Task description => Each entry, as given, must be output unchanged.

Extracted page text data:
┌──

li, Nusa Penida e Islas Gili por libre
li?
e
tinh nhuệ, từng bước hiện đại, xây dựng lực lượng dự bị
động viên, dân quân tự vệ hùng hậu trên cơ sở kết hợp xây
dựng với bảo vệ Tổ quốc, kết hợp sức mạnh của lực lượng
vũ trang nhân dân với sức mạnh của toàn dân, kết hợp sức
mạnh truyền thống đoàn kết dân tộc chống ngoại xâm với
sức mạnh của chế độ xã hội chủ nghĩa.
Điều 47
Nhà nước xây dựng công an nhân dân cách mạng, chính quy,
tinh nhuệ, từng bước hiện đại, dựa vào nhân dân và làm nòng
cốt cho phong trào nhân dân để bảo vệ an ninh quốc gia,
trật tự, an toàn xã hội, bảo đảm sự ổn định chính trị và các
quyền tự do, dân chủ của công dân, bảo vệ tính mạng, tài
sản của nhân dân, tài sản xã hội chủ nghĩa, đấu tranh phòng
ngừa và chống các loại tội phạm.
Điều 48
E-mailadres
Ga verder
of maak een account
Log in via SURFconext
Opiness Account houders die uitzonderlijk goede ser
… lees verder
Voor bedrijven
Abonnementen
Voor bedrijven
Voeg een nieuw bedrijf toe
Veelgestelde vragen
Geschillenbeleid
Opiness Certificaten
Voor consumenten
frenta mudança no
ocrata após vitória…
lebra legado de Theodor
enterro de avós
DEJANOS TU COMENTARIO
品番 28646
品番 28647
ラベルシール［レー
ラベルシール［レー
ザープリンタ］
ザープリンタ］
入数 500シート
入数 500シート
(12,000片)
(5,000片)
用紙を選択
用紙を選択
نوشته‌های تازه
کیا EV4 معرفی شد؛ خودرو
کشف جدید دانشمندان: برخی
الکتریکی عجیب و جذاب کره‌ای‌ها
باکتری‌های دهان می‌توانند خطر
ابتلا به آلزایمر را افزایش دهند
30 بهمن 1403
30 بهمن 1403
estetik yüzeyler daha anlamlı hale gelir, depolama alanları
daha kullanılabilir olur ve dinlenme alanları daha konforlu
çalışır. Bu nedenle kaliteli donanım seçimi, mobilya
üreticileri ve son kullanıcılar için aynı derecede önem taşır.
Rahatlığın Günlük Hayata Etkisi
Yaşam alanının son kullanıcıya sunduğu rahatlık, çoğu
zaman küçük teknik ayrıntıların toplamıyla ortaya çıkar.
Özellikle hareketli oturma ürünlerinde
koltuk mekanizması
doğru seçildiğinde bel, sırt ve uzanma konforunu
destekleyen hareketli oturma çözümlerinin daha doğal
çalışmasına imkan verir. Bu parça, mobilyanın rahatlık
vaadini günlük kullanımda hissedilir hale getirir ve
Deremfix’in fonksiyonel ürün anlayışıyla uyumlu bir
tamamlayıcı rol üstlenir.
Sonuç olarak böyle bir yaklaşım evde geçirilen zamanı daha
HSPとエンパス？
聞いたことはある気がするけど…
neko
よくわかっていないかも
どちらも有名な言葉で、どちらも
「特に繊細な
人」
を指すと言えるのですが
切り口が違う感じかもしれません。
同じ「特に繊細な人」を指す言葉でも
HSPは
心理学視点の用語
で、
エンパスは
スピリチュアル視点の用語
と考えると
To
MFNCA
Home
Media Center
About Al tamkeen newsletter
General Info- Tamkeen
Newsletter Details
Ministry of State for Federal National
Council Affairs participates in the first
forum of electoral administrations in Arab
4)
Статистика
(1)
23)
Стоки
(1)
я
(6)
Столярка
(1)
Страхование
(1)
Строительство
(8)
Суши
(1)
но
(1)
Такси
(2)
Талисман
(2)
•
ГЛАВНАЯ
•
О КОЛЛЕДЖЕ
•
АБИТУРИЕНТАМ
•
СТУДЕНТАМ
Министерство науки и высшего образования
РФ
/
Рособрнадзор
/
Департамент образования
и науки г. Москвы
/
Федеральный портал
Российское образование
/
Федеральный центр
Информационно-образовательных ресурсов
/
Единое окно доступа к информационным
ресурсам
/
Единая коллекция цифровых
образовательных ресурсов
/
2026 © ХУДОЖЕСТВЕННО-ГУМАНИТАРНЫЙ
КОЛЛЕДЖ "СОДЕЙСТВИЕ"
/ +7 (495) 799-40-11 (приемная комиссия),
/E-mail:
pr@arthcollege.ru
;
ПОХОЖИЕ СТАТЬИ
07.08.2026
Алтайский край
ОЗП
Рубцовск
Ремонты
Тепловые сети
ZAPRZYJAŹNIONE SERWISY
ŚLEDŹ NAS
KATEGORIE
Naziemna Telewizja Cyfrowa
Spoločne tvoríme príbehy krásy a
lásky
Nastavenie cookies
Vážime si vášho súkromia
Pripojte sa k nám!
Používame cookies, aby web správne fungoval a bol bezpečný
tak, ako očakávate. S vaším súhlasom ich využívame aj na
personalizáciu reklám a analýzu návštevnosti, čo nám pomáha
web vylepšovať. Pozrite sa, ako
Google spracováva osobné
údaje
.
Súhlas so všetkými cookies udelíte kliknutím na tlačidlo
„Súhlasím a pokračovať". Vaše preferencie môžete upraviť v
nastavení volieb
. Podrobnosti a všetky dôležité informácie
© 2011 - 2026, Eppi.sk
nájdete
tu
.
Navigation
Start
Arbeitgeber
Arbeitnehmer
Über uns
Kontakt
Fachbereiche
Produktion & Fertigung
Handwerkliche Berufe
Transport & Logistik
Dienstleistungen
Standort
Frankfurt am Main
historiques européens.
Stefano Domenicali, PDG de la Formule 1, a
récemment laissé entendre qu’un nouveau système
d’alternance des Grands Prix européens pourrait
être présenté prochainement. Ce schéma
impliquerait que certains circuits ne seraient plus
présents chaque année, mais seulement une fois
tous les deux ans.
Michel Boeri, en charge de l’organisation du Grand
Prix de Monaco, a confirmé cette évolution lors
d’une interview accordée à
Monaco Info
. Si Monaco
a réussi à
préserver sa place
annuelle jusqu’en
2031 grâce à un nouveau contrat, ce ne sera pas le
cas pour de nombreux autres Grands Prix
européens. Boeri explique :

└──

Exercise solution =>
li, Nusa Penida e Islas Gili por libre
li?
e
tinh nhuệ, từng bước hiện đại, xây dựng lực lượng dự bị
động viên, dân quân tự vệ hùng hậu trên cơ sở kết hợp xây
dựng với bảo vệ Tổ quốc, kết hợp sức mạnh của lực lượng
vũ trang nhân dân với sức mạnh của toàn dân, kết hợp sức
mạnh truyền thống đoàn kết dân tộc chống ngoại xâm với
sức mạnh của chế độ xã hội chủ nghĩa.
Điều 47
Nhà nước xây dựng công an nhân dân cách mạng, chính quy,
tinh nhuệ, từng bước hiện đại, dựa vào nhân dân và làm nòng
cốt cho phong trào nhân dân để bảo vệ an ninh quốc gia,
trật tự, an toàn xã hội, bảo đảm sự ổn định chính trị và các
quyền tự do, dân chủ của công dân, bảo vệ tính mạng, tài
sản của nhân dân, tài sản xã hội chủ nghĩa, đấu tranh phòng
ngừa và chống các loại tội phạm.
Điều 48
E-mailadres
Ga verder
of maak een account
Log in via SURFconext
Opiness Account houders die uitzonderlijk goede ser
… lees verder
Voor bedrijven
Abonnementen
Voor bedrijven
Voeg een nieuw bedrijf toe
Veelgestelde vragen
Geschillenbeleid
Opiness Certificaten
Voor consumenten
frenta mudança no
ocrata após vitória…
lebra legado de Theodor
enterro de avós
DEJANOS TU COMENTARIO
品番 28646
品番 28647
ラベルシール［レー
ラベルシール［レー
ザープリンタ］
ザープリンタ］
入数 500シート
入数 500シート
(12,000片)
(5,000片)
用紙を選択
用紙を選択
نوشته‌های تازه
کیا EV4 معرفی شد؛ خودرو
کشف جدید دانشمندان: برخی
الکتریکی عجیب و جذاب کره‌ای‌ها
باکتری‌های دهان می‌توانند خطر
ابتلا به آلزایمر را افزایش دهند
30 بهمن 1403
30 بهمن 1403
estetik yüzeyler daha anlamlı hale gelir, depolama alanları
daha kullanılabilir olur ve dinlenme alanları daha konforlu
çalışır. Bu nedenle kaliteli donanım seçimi, mobilya
üreticileri ve son kullanıcılar için aynı derecede önem taşır.
Rahatlığın Günlük Hayata Etkisi
Yaşam alanının son kullanıcıya sunduğu rahatlık, çoğu
zaman küçük teknik ayrıntıların toplamıyla ortaya çıkar.
Özellikle hareketli oturma ürünlerinde
koltuk mekanizması
doğru seçildiğinde bel, sırt ve uzanma konforunu
destekleyen hareketli oturma çözümlerinin daha doğal
çalışmasına imkan verir. Bu parça, mobilyanın rahatlık
vaadini günlük kullanımda hissedilir hale getirir ve
Deremfix’in fonksiyonel ürün anlayışıyla uyumlu bir
tamamlayıcı rol üstlenir.
Sonuç olarak böyle bir yaklaşım evde geçirilen zamanı daha
HSPとエンパス？
聞いたことはある気がするけど…
neko
よくわかっていないかも
どちらも有名な言葉で、どちらも
「特に繊細な
人」
を指すと言えるのですが
切り口が違う感じかもしれません。
同じ「特に繊細な人」を指す言葉でも
HSPは
心理学視点の用語
で、
エンパスは
スピリチュアル視点の用語
と考えると
To
MFNCA
Home
Media Center
About Al tamkeen newsletter
General Info- Tamkeen
Newsletter Details
Ministry of State for Federal National
Council Affairs participates in the first
forum of electoral administrations in Arab
4)
Статистика
(1)
23)
Стоки
(1)
я
(6)
Столярка
(1)
Страхование
(1)
Строительство
(8)
Суши
(1)
но
(1)
Такси
(2)
Талисман
(2)
•
ГЛАВНАЯ
•
О КОЛЛЕДЖЕ
•
АБИТУРИЕНТАМ
•
СТУДЕНТАМ
Министерство науки и высшего образования
РФ
/
Рособрнадзор
/
Департамент образования
и науки г. Москвы
/
Федеральный портал
Российское образование
/
Федеральный центр
Информационно-образовательных ресурсов
/
Единое окно доступа к информационным
ресурсам
/
Единая коллекция цифровых
образовательных ресурсов
/
2026 © ХУДОЖЕСТВЕННО-ГУМАНИТАРНЫЙ
КОЛЛЕДЖ "СОДЕЙСТВИЕ"
/ +7 (495) 799-40-11 (приемная комиссия),
/E-mail:
pr@arthcollege.ru
;
ПОХОЖИЕ СТАТЬИ
07.08.2026
Алтайский край
ОЗП
Рубцовск
Ремонты
Тепловые сети
ZAPRZYJAŹNIONE SERWISY
ŚLEDŹ NAS
KATEGORIE
Naziemna Telewizja Cyfrowa
Spoločne tvoríme príbehy krásy a
lásky
Nastavenie cookies
Vážime si vášho súkromia
Pripojte sa k nám!
Používame cookies, aby web správne fungoval a bol bezpečný
tak, ako očakávate. S vaším súhlasom ich využívame aj na
personalizáciu reklám a analýzu návštevnosti, čo nám pomáha
web vylepšovať. Pozrite sa, ako
Google spracováva osobné
údaje
.
Súhlas so všetkými cookies udelíte kliknutím na tlačidlo
„Súhlasím a pokračovať". Vaše preferencie môžete upraviť v
nastavení volieb
. Podrobnosti a všetky dôležité informácie
© 2011 - 2026, Eppi.sk
nájdete
tu
.
Navigation
Start
Arbeitgeber
Arbeitnehmer
Über uns
Kontakt
Fachbereiche
Produktion & Fertigung
Handwerkliche Berufe
Transport & Logistik
Dienstleistungen
Standort
Frankfurt am Main
historiques européens.
Stefano Domenicali, PDG de la Formule 1, a
récemment laissé entendre qu’un nouveau système
d’alternance des Grands Prix européens pourrait
être présenté prochainement. Ce schéma
impliquerait que certains circuits ne seraient plus
présents chaque année, mais seulement une fois
tous les deux ans.
Michel Boeri, en charge de l’organisation du Grand
Prix de Monaco, a confirmé cette évolution lors
d’une interview accordée à
Monaco Info
. Si Monaco
a réussi à
préserver sa place
annuelle jusqu’en
2031 grâce à un nouveau contrat, ce ne sera pas le
cas pour de nombreux autres Grands Prix
européens. Boeri explique :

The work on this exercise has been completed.